Below are records to be repeated exactly. Leave their pictures behind.

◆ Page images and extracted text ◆

# # #

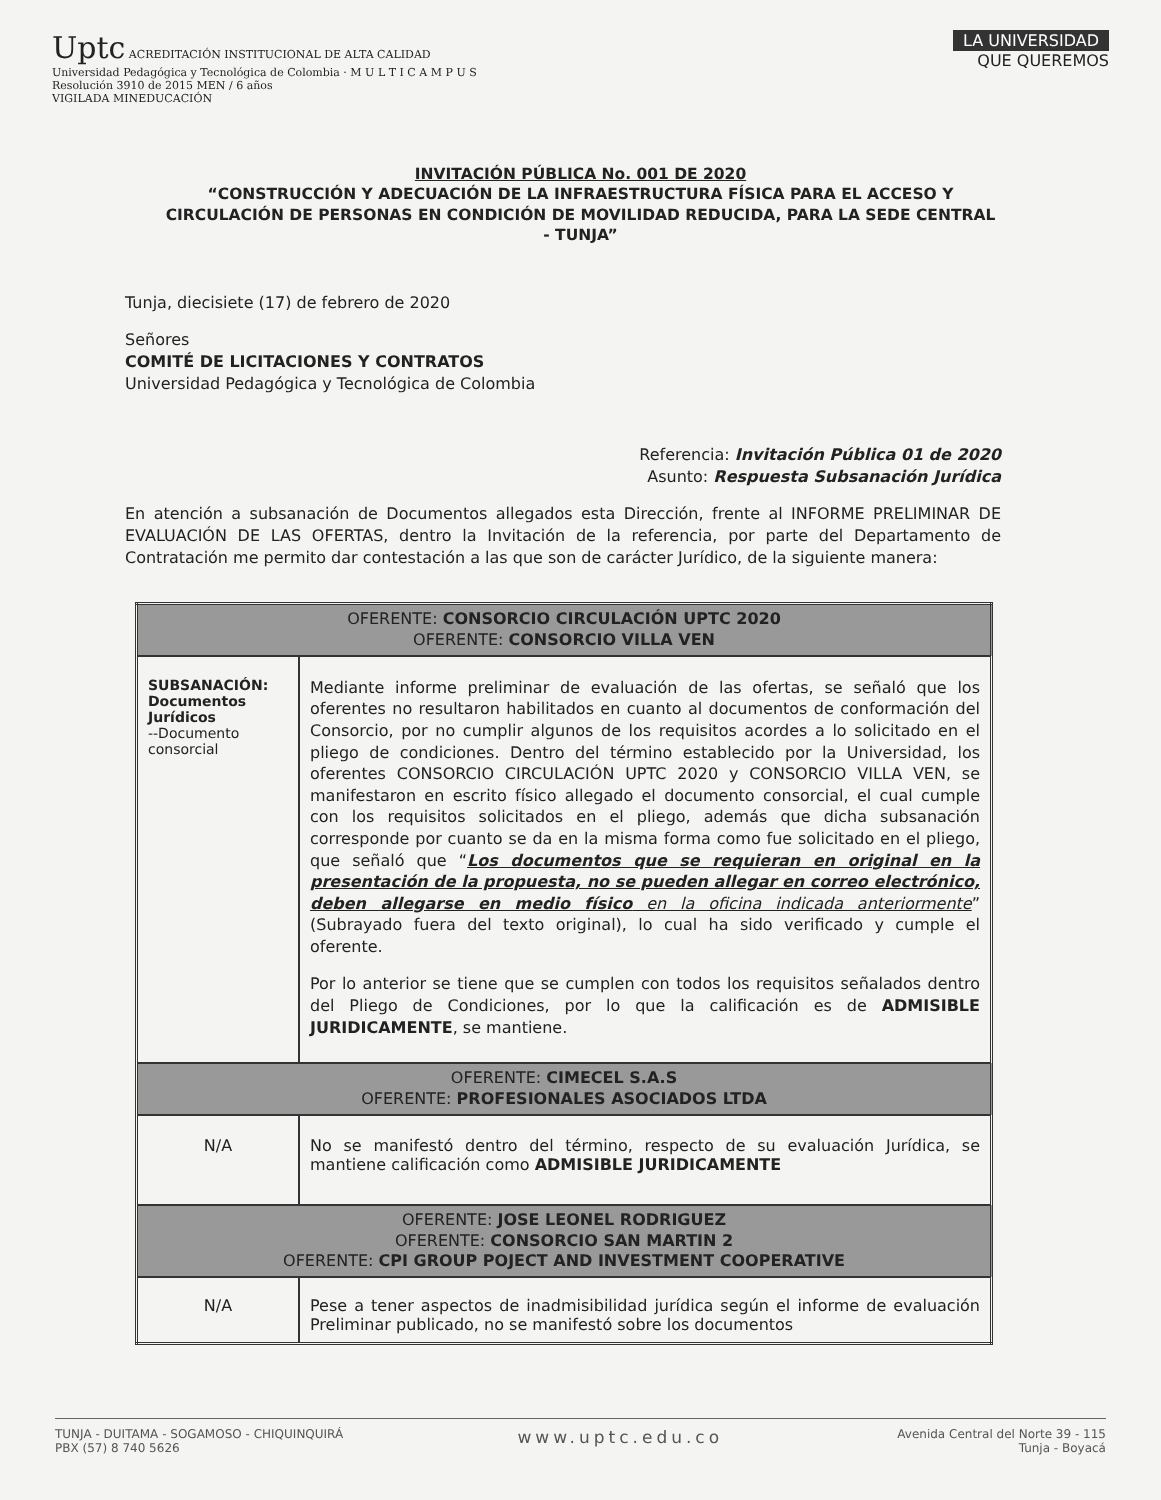Uptc ACREDITACIÓN INSTITUCIONAL DE ALTA CALIDAD
Universidad Pedagógica y Tecnológica de Colombia · M U L T I C A M P U S
Resolución 3910 de 2015 MEN / 6 años
VIGILADA MINEDUCACIÓN
LA UNIVERSIDAD
QUE QUEREMOS
INVITACIÓN PÚBLICA No. 001 DE 2020
“CONSTRUCCIÓN Y ADECUACIÓN DE LA INFRAESTRUCTURA FÍSICA PARA EL ACCESO Y CIRCULACIÓN DE PERSONAS EN CONDICIÓN DE MOVILIDAD REDUCIDA, PARA LA SEDE CENTRAL - TUNJA”
Tunja, diecisiete (17) de febrero de 2020
Señores
COMITÉ DE LICITACIONES Y CONTRATOS
Universidad Pedagógica y Tecnológica de Colombia
Referencia: Invitación Pública 01 de 2020
Asunto: Respuesta Subsanación Jurídica
En atención a subsanación de Documentos allegados esta Dirección, frente al INFORME PRELIMINAR DE EVALUACIÓN DE LAS OFERTAS, dentro la Invitación de la referencia, por parte del Departamento de Contratación me permito dar contestación a las que son de carácter Jurídico, de la siguiente manera:
| OFERENTE: CONSORCIO CIRCULACIÓN UPTC 2020 OFERENTE: CONSORCIO VILLA VEN | |
| SUBSANACIÓN: Documentos Jurídicos --Documento consorcial | Mediante informe preliminar de evaluación de las ofertas, se señaló que los oferentes no resultaron habilitados en cuanto al documentos de conformación del Consorcio, por no cumplir algunos de los requisitos acordes a lo solicitado en el pliego de condiciones. Dentro del término establecido por la Universidad, los oferentes CONSORCIO CIRCULACIÓN UPTC 2020 y CONSORCIO VILLA VEN, se manifestaron en escrito físico allegado el documento consorcial, el cual cumple con los requisitos solicitados en el pliego, además que dicha subsanación corresponde por cuanto se da en la misma forma como fue solicitado en el pliego, que señaló que “ Los documentos que se requieran en original en la presentación de la propuesta, no se pueden allegar en correo electrónico, deben allegarse en medio físico en la oficina indicada anteriormente ” (Subrayado fuera del texto original), lo cual ha sido verificado y cumple el oferente. Por lo anterior se tiene que se cumplen con todos los requisitos señalados dentro del Pliego de Condiciones, por lo que la calificación es de ADMISIBLE JURIDICAMENTE , se mantiene. |
| OFERENTE: CIMECEL S.A.S OFERENTE: PROFESIONALES ASOCIADOS LTDA | |
| N/A | No se manifestó dentro del término, respecto de su evaluación Jurídica, se mantiene calificación como ADMISIBLE JURIDICAMENTE |
| OFERENTE: JOSE LEONEL RODRIGUEZ OFERENTE: CONSORCIO SAN MARTIN 2 OFERENTE: CPI GROUP POJECT AND INVESTMENT COOPERATIVE | |
| N/A | Pese a tener aspectos de inadmisibilidad jurídica según el informe de evaluación Preliminar publicado, no se manifestó sobre los documentos |
TUNJA - DUITAMA - SOGAMOSO - CHIQUINQUIRÁ
PBX (57) 8 740 5626
www.uptc.edu.co
Avenida Central del Norte 39 - 115
Tunja - Boyacá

# # #

◆ Answer for this exercise ◆
Uptc ACREDITACIÓN INSTITUCIONAL DE ALTA CALIDAD
Universidad Pedagógica y Tecnológica de Colombia · M U L T I C A M P U S
Resolución 3910 de 2015 MEN / 6 años
VIGILADA MINEDUCACIÓN
LA UNIVERSIDAD
QUE QUEREMOS
INVITACIÓN PÚBLICA No. 001 DE 2020
“CONSTRUCCIÓN Y ADECUACIÓN DE LA INFRAESTRUCTURA FÍSICA PARA EL ACCESO Y CIRCULACIÓN DE PERSONAS EN CONDICIÓN DE MOVILIDAD REDUCIDA, PARA LA SEDE CENTRAL - TUNJA”
Tunja, diecisiete (17) de febrero de 2020
Señores
COMITÉ DE LICITACIONES Y CONTRATOS
Universidad Pedagógica y Tecnológica de Colombia
Referencia: Invitación Pública 01 de 2020
Asunto: Respuesta Subsanación Jurídica
En atención a subsanación de Documentos allegados esta Dirección, frente al INFORME PRELIMINAR DE EVALUACIÓN DE LAS OFERTAS, dentro la Invitación de la referencia, por parte del Departamento de Contratación me permito dar contestación a las que son de carácter Jurídico, de la siguiente manera:
| OFERENTE: CONSORCIO CIRCULACIÓN UPTC 2020 OFERENTE: CONSORCIO VILLA VEN | |
| SUBSANACIÓN: Documentos Jurídicos --Documento consorcial | Mediante informe preliminar de evaluación de las ofertas, se señaló que los oferentes no resultaron habilitados en cuanto al documentos de conformación del Consorcio, por no cumplir algunos de los requisitos acordes a lo solicitado en el pliego de condiciones. Dentro del término establecido por la Universidad, los oferentes CONSORCIO CIRCULACIÓN UPTC 2020 y CONSORCIO VILLA VEN, se manifestaron en escrito físico allegado el documento consorcial, el cual cumple con los requisitos solicitados en el pliego, además que dicha subsanación corresponde por cuanto se da en la misma forma como fue solicitado en el pliego, que señaló que “ Los documentos que se requieran en original en la presentación de la propuesta, no se pueden allegar en correo electrónico, deben allegarse en medio físico en la oficina indicada anteriormente ” (Subrayado fuera del texto original), lo cual ha sido verificado y cumple el oferente. Por lo anterior se tiene que se cumplen con todos los requisitos señalados dentro del Pliego de Condiciones, por lo que la calificación es de ADMISIBLE JURIDICAMENTE , se mantiene. |
| OFERENTE: CIMECEL S.A.S OFERENTE: PROFESIONALES ASOCIADOS LTDA | |
| N/A | No se manifestó dentro del término, respecto de su evaluación Jurídica, se mantiene calificación como ADMISIBLE JURIDICAMENTE |
| OFERENTE: JOSE LEONEL RODRIGUEZ OFERENTE: CONSORCIO SAN MARTIN 2 OFERENTE: CPI GROUP POJECT AND INVESTMENT COOPERATIVE | |
| N/A | Pese a tener aspectos de inadmisibilidad jurídica según el informe de evaluación Preliminar publicado, no se manifestó sobre los documentos |
TUNJA - DUITAMA - SOGAMOSO - CHIQUINQUIRÁ
PBX (57) 8 740 5626
www.uptc.edu.co
Avenida Central del Norte 39 - 115
Tunja - Boyacá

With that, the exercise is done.